§ **EXERCISE INSTRUCTIONS**: In the listing below, find the line holding "3. A coherent" and the line holding "4. Online guide". Write out those two lines and all lines between, exactly, and nothing more.
##############################
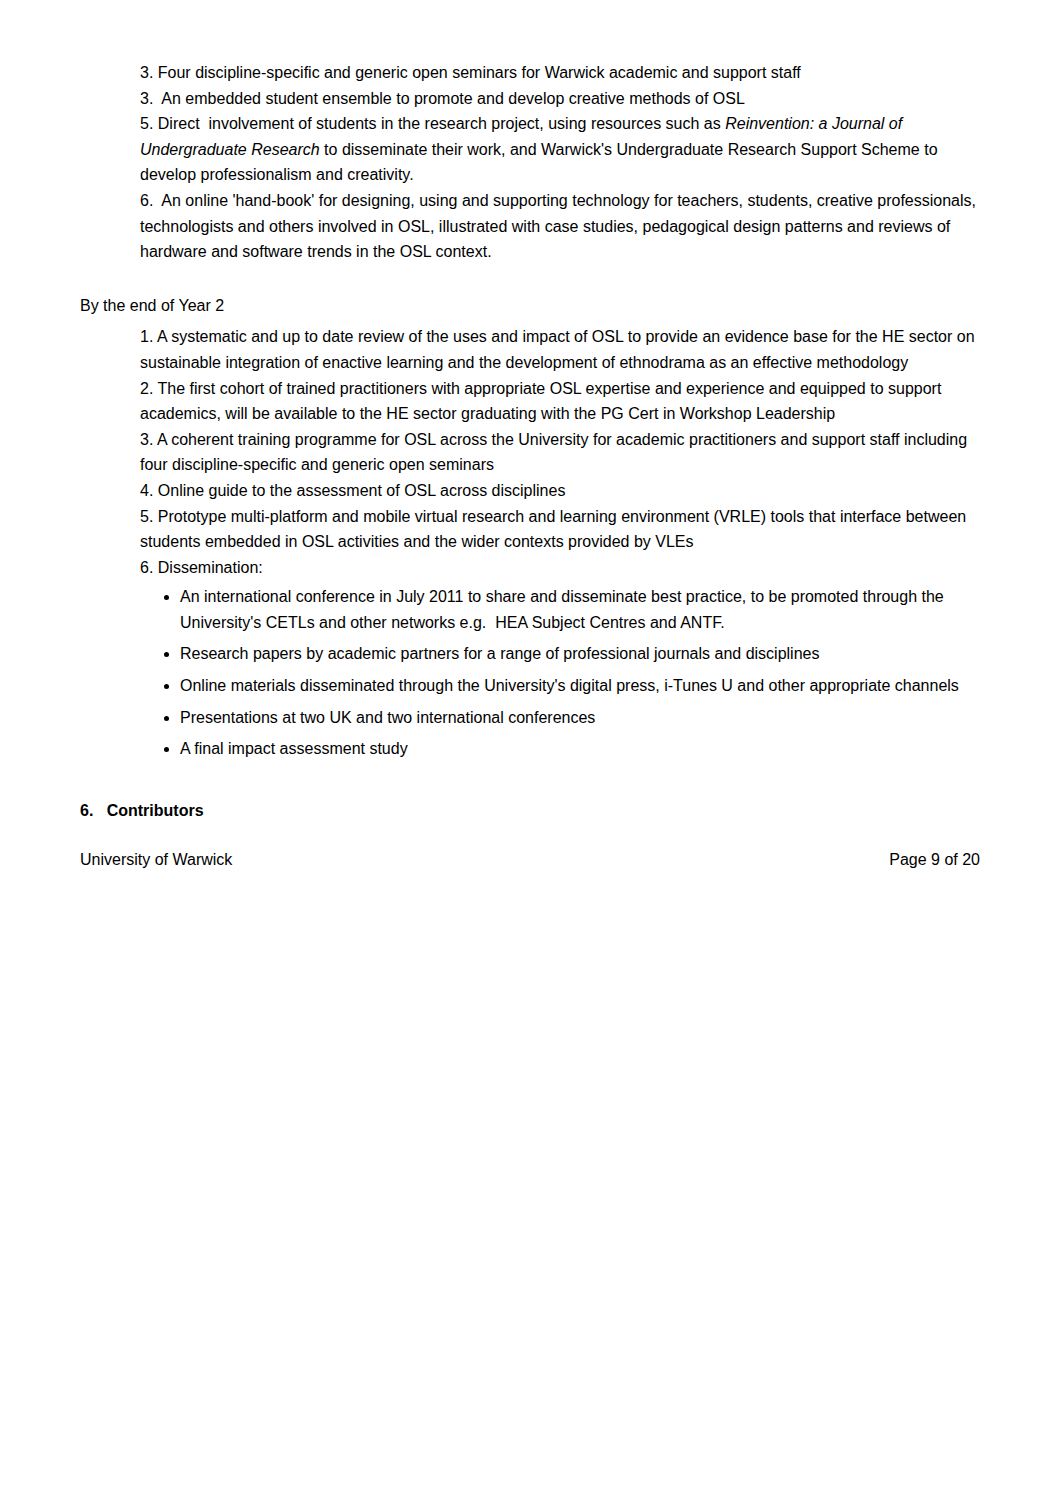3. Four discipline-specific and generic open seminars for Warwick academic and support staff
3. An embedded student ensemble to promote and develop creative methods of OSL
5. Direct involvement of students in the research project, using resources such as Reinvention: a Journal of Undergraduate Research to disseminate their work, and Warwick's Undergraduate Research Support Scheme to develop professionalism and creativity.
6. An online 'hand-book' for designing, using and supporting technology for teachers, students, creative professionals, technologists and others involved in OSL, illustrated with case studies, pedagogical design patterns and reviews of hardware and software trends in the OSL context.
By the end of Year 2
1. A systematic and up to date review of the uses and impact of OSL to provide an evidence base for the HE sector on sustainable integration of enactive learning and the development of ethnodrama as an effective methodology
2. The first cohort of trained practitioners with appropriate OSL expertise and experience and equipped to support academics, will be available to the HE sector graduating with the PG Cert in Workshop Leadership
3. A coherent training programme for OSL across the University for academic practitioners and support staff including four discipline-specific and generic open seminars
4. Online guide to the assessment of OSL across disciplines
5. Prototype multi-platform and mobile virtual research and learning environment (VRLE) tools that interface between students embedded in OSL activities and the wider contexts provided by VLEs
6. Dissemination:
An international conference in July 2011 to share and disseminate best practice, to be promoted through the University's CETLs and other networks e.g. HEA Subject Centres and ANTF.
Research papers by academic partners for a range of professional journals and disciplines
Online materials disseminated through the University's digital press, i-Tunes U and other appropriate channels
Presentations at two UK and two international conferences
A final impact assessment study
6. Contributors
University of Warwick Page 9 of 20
##############################
§ **SOLUTION FOR THIS PROBLEM**:
3. A coherent training programme for OSL across the University for academic practitioners and support staff including four discipline-specific and generic open seminars
4. Online guide to the assessment of OSL across disciplines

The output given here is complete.